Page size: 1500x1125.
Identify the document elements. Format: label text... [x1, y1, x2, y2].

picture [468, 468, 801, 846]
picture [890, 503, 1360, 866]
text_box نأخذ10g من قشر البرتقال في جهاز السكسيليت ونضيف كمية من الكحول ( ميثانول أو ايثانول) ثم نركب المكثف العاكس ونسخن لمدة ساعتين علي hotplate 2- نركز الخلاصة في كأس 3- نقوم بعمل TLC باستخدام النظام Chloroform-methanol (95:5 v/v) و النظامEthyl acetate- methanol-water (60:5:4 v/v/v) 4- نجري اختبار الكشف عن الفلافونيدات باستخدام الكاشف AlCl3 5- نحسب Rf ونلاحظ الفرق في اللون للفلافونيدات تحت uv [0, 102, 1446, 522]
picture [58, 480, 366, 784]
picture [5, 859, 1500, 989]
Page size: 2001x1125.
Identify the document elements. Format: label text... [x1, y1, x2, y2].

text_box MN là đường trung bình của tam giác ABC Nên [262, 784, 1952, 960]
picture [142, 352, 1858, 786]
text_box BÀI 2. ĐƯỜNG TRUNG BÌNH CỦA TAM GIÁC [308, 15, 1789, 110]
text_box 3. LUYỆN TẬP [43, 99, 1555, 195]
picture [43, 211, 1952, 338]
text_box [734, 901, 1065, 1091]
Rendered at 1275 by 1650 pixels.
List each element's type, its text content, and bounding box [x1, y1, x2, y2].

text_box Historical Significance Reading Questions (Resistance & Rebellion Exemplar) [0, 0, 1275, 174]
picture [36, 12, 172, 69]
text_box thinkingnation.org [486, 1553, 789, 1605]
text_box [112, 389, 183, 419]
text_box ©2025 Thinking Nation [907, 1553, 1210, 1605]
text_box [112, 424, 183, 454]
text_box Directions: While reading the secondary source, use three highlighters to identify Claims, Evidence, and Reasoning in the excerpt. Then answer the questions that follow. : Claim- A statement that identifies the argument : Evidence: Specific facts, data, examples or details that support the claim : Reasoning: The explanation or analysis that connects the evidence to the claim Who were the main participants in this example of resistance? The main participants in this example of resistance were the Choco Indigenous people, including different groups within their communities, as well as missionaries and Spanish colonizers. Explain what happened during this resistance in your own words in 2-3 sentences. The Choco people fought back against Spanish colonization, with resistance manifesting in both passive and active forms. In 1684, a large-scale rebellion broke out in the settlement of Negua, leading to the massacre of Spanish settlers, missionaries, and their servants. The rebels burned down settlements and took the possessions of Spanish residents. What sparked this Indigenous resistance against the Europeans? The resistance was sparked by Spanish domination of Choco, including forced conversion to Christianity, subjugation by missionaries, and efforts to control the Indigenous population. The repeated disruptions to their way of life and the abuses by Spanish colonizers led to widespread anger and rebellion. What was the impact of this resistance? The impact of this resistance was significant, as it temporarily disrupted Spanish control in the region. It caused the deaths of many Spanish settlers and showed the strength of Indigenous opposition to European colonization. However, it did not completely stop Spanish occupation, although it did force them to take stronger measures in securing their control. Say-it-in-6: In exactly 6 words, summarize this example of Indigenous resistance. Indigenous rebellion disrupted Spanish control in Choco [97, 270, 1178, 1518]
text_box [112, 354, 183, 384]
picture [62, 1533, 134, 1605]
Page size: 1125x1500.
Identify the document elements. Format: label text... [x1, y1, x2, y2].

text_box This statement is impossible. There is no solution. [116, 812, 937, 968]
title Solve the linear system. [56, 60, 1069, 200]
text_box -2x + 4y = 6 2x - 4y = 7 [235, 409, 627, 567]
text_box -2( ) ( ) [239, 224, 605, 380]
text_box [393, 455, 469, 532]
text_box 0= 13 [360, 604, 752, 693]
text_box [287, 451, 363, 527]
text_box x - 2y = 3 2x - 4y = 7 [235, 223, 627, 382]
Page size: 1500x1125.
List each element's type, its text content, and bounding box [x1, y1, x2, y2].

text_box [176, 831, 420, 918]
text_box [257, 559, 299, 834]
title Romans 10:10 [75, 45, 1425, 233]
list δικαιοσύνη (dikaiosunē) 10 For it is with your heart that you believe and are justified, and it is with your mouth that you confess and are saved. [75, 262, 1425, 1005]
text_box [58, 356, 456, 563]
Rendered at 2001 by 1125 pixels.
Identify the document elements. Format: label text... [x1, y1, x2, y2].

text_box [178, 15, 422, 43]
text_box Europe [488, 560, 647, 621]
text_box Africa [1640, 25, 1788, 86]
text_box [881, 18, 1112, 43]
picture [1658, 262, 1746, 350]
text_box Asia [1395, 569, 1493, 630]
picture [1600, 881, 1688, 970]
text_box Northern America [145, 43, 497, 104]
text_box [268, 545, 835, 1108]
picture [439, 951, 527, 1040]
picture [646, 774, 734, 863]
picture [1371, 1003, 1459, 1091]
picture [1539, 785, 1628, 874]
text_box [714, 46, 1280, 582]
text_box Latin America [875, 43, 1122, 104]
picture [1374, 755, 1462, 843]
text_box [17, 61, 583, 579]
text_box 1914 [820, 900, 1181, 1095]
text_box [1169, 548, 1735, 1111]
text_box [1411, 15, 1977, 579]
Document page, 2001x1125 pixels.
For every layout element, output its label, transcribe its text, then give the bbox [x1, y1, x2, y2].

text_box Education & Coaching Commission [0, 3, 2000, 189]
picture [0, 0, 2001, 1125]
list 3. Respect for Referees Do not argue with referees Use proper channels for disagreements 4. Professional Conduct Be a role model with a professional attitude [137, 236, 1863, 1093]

[TASK GOAL] Output the entire listing again, word for word.

[ANSWER TO THE PROBLEM]
Page size: 1500x1125.
Identify the document elements. Format: label text... [x1, y1, x2, y2].

picture [468, 468, 801, 846]
picture [890, 503, 1360, 866]
text_box نأخذ10g من قشر البرتقال في جهاز السكسيليت ونضيف كمية من الكحول ( ميثانول أو ايثانول) ثم نركب المكثف العاكس ونسخن لمدة ساعتين علي hotplate 2- نركز الخلاصة في كأس 3- نقوم بعمل TLC باستخدام النظام Chloroform-methanol (95:5 v/v) و النظامEthyl acetate- methanol-water (60:5:4 v/v/v) 4- نجري اختبار الكشف عن الفلافونيدات باستخدام الكاشف AlCl3 5- نحسب Rf ونلاحظ الفرق في اللون للفلافونيدات تحت uv [0, 102, 1446, 522]
picture [58, 480, 366, 784]
picture [5, 859, 1500, 989]
Page size: 2001x1125.
Identify the document elements. Format: label text... [x1, y1, x2, y2].

text_box MN là đường trung bình của tam giác ABC Nên [262, 784, 1952, 960]
picture [142, 352, 1858, 786]
text_box BÀI 2. ĐƯỜNG TRUNG BÌNH CỦA TAM GIÁC [308, 15, 1789, 110]
text_box 3. LUYỆN TẬP [43, 99, 1555, 195]
picture [43, 211, 1952, 338]
text_box [734, 901, 1065, 1091]
Rendered at 1275 by 1650 pixels.
List each element's type, its text content, and bounding box [x1, y1, x2, y2].

text_box Historical Significance Reading Questions (Resistance & Rebellion Exemplar) [0, 0, 1275, 174]
picture [36, 12, 172, 69]
text_box thinkingnation.org [486, 1553, 789, 1605]
text_box [112, 389, 183, 419]
text_box ©2025 Thinking Nation [907, 1553, 1210, 1605]
text_box [112, 424, 183, 454]
text_box Directions: While reading the secondary source, use three highlighters to identify Claims, Evidence, and Reasoning in the excerpt. Then answer the questions that follow. : Claim- A statement that identifies the argument : Evidence: Specific facts, data, examples or details that support the claim : Reasoning: The explanation or analysis that connects the evidence to the claim Who were the main participants in this example of resistance? The main participants in this example of resistance were the Choco Indigenous people, including different groups within their communities, as well as missionaries and Spanish colonizers. Explain what happened during this resistance in your own words in 2-3 sentences. The Choco people fought back against Spanish colonization, with resistance manifesting in both passive and active forms. In 1684, a large-scale rebellion broke out in the settlement of Negua, leading to the massacre of Spanish settlers, missionaries, and their servants. The rebels burned down settlements and took the possessions of Spanish residents. What sparked this Indigenous resistance against the Europeans? The resistance was sparked by Spanish domination of Choco, including forced conversion to Christianity, subjugation by missionaries, and efforts to control the Indigenous population. The repeated disruptions to their way of life and the abuses by Spanish colonizers led to widespread anger and rebellion. What was the impact of this resistance? The impact of this resistance was significant, as it temporarily disrupted Spanish control in the region. It caused the deaths of many Spanish settlers and showed the strength of Indigenous opposition to European colonization. However, it did not completely stop Spanish occupation, although it did force them to take stronger measures in securing their control. Say-it-in-6: In exactly 6 words, summarize this example of Indigenous resistance. Indigenous rebellion disrupted Spanish control in Choco [97, 270, 1178, 1518]
text_box [112, 354, 183, 384]
picture [62, 1533, 134, 1605]
Page size: 1125x1500.
Identify the document elements. Format: label text... [x1, y1, x2, y2].

text_box This statement is impossible. There is no solution. [116, 812, 937, 968]
title Solve the linear system. [56, 60, 1069, 200]
text_box -2x + 4y = 6 2x - 4y = 7 [235, 409, 627, 567]
text_box -2( ) ( ) [239, 224, 605, 380]
text_box [393, 455, 469, 532]
text_box 0= 13 [360, 604, 752, 693]
text_box [287, 451, 363, 527]
text_box x - 2y = 3 2x - 4y = 7 [235, 223, 627, 382]
Page size: 1500x1125.
List each element's type, its text content, and bounding box [x1, y1, x2, y2].

text_box [176, 831, 420, 918]
text_box [257, 559, 299, 834]
title Romans 10:10 [75, 45, 1425, 233]
list δικαιοσύνη (dikaiosunē) 10 For it is with your heart that you believe and are justified, and it is with your mouth that you confess and are saved. [75, 262, 1425, 1005]
text_box [58, 356, 456, 563]
Rendered at 2001 by 1125 pixels.
Identify the document elements. Format: label text... [x1, y1, x2, y2].

text_box [178, 15, 422, 43]
text_box Europe [488, 560, 647, 621]
text_box Africa [1640, 25, 1788, 86]
text_box [881, 18, 1112, 43]
picture [1658, 262, 1746, 350]
text_box Asia [1395, 569, 1493, 630]
picture [1600, 881, 1688, 970]
text_box Northern America [145, 43, 497, 104]
text_box [268, 545, 835, 1108]
picture [439, 951, 527, 1040]
picture [646, 774, 734, 863]
picture [1371, 1003, 1459, 1091]
picture [1539, 785, 1628, 874]
text_box [714, 46, 1280, 582]
text_box Latin America [875, 43, 1122, 104]
picture [1374, 755, 1462, 843]
text_box [17, 61, 583, 579]
text_box 1914 [820, 900, 1181, 1095]
text_box [1169, 548, 1735, 1111]
text_box [1411, 15, 1977, 579]
Document page, 2001x1125 pixels.
For every layout element, output its label, transcribe its text, then give the bbox [x1, y1, x2, y2].

text_box Education & Coaching Commission [0, 3, 2000, 189]
picture [0, 0, 2001, 1125]
list 3. Respect for Referees Do not argue with referees Use proper channels for disagreements 4. Professional Conduct Be a role model with a professional attitude [137, 236, 1863, 1093]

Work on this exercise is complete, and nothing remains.